▶ _WHAT TO WORK ON_: Write out every record in full, exactly as written, please.

--------------------------------

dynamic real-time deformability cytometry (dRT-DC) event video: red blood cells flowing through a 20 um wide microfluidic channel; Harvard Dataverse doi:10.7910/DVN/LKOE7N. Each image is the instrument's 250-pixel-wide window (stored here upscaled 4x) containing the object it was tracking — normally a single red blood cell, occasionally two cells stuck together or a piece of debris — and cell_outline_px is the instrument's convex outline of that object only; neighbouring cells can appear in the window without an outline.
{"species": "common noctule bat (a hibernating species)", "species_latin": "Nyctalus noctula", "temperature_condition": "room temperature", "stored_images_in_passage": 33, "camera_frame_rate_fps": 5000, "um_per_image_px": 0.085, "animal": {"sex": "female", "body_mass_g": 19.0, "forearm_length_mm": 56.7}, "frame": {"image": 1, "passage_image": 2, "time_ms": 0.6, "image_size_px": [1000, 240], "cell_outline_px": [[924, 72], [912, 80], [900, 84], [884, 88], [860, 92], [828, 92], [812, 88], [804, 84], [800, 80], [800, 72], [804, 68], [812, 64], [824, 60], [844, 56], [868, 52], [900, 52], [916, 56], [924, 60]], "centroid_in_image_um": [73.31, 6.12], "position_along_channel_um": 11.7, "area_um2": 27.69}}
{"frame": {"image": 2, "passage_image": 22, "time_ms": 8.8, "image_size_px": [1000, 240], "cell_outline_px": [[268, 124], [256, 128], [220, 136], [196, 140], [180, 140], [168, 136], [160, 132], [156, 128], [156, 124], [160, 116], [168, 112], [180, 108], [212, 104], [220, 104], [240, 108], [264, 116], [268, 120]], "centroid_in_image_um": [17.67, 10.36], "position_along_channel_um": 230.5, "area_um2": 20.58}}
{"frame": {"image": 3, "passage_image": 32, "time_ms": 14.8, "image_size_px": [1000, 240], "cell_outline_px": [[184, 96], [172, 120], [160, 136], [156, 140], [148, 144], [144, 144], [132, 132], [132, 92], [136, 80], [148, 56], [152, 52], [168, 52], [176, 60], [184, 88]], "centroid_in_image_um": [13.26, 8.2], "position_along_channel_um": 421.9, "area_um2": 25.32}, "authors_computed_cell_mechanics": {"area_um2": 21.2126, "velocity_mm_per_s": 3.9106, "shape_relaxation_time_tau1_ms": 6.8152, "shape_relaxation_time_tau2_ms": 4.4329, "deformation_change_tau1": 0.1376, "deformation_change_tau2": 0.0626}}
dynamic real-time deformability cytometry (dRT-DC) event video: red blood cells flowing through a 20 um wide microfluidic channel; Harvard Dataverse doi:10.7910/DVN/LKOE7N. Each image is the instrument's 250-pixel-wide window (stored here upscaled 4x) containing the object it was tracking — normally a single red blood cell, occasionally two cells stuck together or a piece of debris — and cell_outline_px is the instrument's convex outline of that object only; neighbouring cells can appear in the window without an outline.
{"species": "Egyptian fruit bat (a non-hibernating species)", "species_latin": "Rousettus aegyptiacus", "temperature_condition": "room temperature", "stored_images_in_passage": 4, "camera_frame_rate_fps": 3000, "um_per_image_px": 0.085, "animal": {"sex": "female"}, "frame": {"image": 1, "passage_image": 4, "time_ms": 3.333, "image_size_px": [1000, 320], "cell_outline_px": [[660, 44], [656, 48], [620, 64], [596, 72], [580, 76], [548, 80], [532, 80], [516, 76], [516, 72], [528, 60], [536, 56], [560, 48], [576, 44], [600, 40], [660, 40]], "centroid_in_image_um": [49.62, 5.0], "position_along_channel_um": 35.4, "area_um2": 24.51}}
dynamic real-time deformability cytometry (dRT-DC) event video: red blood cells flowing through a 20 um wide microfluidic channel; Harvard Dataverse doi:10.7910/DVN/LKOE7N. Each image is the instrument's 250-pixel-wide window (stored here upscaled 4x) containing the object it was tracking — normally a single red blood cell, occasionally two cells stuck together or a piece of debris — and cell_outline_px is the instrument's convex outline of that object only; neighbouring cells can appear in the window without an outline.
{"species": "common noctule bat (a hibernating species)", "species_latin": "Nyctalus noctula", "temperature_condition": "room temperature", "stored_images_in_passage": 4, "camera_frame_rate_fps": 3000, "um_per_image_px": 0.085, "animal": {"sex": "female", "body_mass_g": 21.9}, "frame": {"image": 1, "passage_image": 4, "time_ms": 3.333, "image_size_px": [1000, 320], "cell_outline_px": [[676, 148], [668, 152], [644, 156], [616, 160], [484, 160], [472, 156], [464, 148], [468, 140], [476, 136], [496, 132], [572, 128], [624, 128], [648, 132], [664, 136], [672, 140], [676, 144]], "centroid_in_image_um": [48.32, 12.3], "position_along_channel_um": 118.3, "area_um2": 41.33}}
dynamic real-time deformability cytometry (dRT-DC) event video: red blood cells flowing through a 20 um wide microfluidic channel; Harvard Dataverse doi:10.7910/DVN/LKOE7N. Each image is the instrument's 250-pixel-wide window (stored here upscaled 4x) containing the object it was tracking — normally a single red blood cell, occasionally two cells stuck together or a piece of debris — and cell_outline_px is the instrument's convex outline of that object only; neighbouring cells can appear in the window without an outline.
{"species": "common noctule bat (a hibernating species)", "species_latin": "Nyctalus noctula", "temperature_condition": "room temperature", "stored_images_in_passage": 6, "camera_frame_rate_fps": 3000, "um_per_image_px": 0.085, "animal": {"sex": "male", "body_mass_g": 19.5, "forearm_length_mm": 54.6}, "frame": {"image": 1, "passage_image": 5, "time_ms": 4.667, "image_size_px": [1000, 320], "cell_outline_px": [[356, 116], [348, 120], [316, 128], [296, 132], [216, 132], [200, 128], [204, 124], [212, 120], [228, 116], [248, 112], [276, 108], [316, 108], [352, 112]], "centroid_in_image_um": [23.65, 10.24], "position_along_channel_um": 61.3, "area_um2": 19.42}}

--------------------------------

▶ _RESULT OF THIS EXERCISE_:
dynamic real-time deformability cytometry (dRT-DC) event video: red blood cells flowing through a 20 um wide microfluidic channel; Harvard Dataverse doi:10.7910/DVN/LKOE7N. Each image is the instrument's 250-pixel-wide window (stored here upscaled 4x) containing the object it was tracking — normally a single red blood cell, occasionally two cells stuck together or a piece of debris — and cell_outline_px is the instrument's convex outline of that object only; neighbouring cells can appear in the window without an outline.
{"species": "common noctule bat (a hibernating species)", "species_latin": "Nyctalus noctula", "temperature_condition": "room temperature", "stored_images_in_passage": 33, "camera_frame_rate_fps": 5000, "um_per_image_px": 0.085, "animal": {"sex": "female", "body_mass_g": 19.0, "forearm_length_mm": 56.7}, "frame": {"image": 1, "passage_image": 2, "time_ms": 0.6, "image_size_px": [1000, 240], "cell_outline_px": [[924, 72], [912, 80], [900, 84], [884, 88], [860, 92], [828, 92], [812, 88], [804, 84], [800, 80], [800, 72], [804, 68], [812, 64], [824, 60], [844, 56], [868, 52], [900, 52], [916, 56], [924, 60]], "centroid_in_image_um": [73.31, 6.12], "position_along_channel_um": 11.7, "area_um2": 27.69}}
{"frame": {"image": 2, "passage_image": 22, "time_ms": 8.8, "image_size_px": [1000, 240], "cell_outline_px": [[268, 124], [256, 128], [220, 136], [196, 140], [180, 140], [168, 136], [160, 132], [156, 128], [156, 124], [160, 116], [168, 112], [180, 108], [212, 104], [220, 104], [240, 108], [264, 116], [268, 120]], "centroid_in_image_um": [17.67, 10.36], "position_along_channel_um": 230.5, "area_um2": 20.58}}
{"frame": {"image": 3, "passage_image": 32, "time_ms": 14.8, "image_size_px": [1000, 240], "cell_outline_px": [[184, 96], [172, 120], [160, 136], [156, 140], [148, 144], [144, 144], [132, 132], [132, 92], [136, 80], [148, 56], [152, 52], [168, 52], [176, 60], [184, 88]], "centroid_in_image_um": [13.26, 8.2], "position_along_channel_um": 421.9, "area_um2": 25.32}, "authors_computed_cell_mechanics": {"area_um2": 21.2126, "velocity_mm_per_s": 3.9106, "shape_relaxation_time_tau1_ms": 6.8152, "shape_relaxation_time_tau2_ms": 4.4329, "deformation_change_tau1": 0.1376, "deformation_change_tau2": 0.0626}}
dynamic real-time deformability cytometry (dRT-DC) event video: red blood cells flowing through a 20 um wide microfluidic channel; Harvard Dataverse doi:10.7910/DVN/LKOE7N. Each image is the instrument's 250-pixel-wide window (stored here upscaled 4x) containing the object it was tracking — normally a single red blood cell, occasionally two cells stuck together or a piece of debris — and cell_outline_px is the instrument's convex outline of that object only; neighbouring cells can appear in the window without an outline.
{"species": "Egyptian fruit bat (a non-hibernating species)", "species_latin": "Rousettus aegyptiacus", "temperature_condition": "room temperature", "stored_images_in_passage": 4, "camera_frame_rate_fps": 3000, "um_per_image_px": 0.085, "animal": {"sex": "female"}, "frame": {"image": 1, "passage_image": 4, "time_ms": 3.333, "image_size_px": [1000, 320], "cell_outline_px": [[660, 44], [656, 48], [620, 64], [596, 72], [580, 76], [548, 80], [532, 80], [516, 76], [516, 72], [528, 60], [536, 56], [560, 48], [576, 44], [600, 40], [660, 40]], "centroid_in_image_um": [49.62, 5.0], "position_along_channel_um": 35.4, "area_um2": 24.51}}
dynamic real-time deformability cytometry (dRT-DC) event video: red blood cells flowing through a 20 um wide microfluidic channel; Harvard Dataverse doi:10.7910/DVN/LKOE7N. Each image is the instrument's 250-pixel-wide window (stored here upscaled 4x) containing the object it was tracking — normally a single red blood cell, occasionally two cells stuck together or a piece of debris — and cell_outline_px is the instrument's convex outline of that object only; neighbouring cells can appear in the window without an outline.
{"species": "common noctule bat (a hibernating species)", "species_latin": "Nyctalus noctula", "temperature_condition": "room temperature", "stored_images_in_passage": 4, "camera_frame_rate_fps": 3000, "um_per_image_px": 0.085, "animal": {"sex": "female", "body_mass_g": 21.9}, "frame": {"image": 1, "passage_image": 4, "time_ms": 3.333, "image_size_px": [1000, 320], "cell_outline_px": [[676, 148], [668, 152], [644, 156], [616, 160], [484, 160], [472, 156], [464, 148], [468, 140], [476, 136], [496, 132], [572, 128], [624, 128], [648, 132], [664, 136], [672, 140], [676, 144]], "centroid_in_image_um": [48.32, 12.3], "position_along_channel_um": 118.3, "area_um2": 41.33}}
dynamic real-time deformability cytometry (dRT-DC) event video: red blood cells flowing through a 20 um wide microfluidic channel; Harvard Dataverse doi:10.7910/DVN/LKOE7N. Each image is the instrument's 250-pixel-wide window (stored here upscaled 4x) containing the object it was tracking — normally a single red blood cell, occasionally two cells stuck together or a piece of debris — and cell_outline_px is the instrument's convex outline of that object only; neighbouring cells can appear in the window without an outline.
{"species": "common noctule bat (a hibernating species)", "species_latin": "Nyctalus noctula", "temperature_condition": "room temperature", "stored_images_in_passage": 6, "camera_frame_rate_fps": 3000, "um_per_image_px": 0.085, "animal": {"sex": "male", "body_mass_g": 19.5, "forearm_length_mm": 54.6}, "frame": {"image": 1, "passage_image": 5, "time_ms": 4.667, "image_size_px": [1000, 320], "cell_outline_px": [[356, 116], [348, 120], [316, 128], [296, 132], [216, 132], [200, 128], [204, 124], [212, 120], [228, 116], [248, 112], [276, 108], [316, 108], [352, 112]], "centroid_in_image_um": [23.65, 10.24], "position_along_channel_um": 61.3, "area_um2": 19.42}}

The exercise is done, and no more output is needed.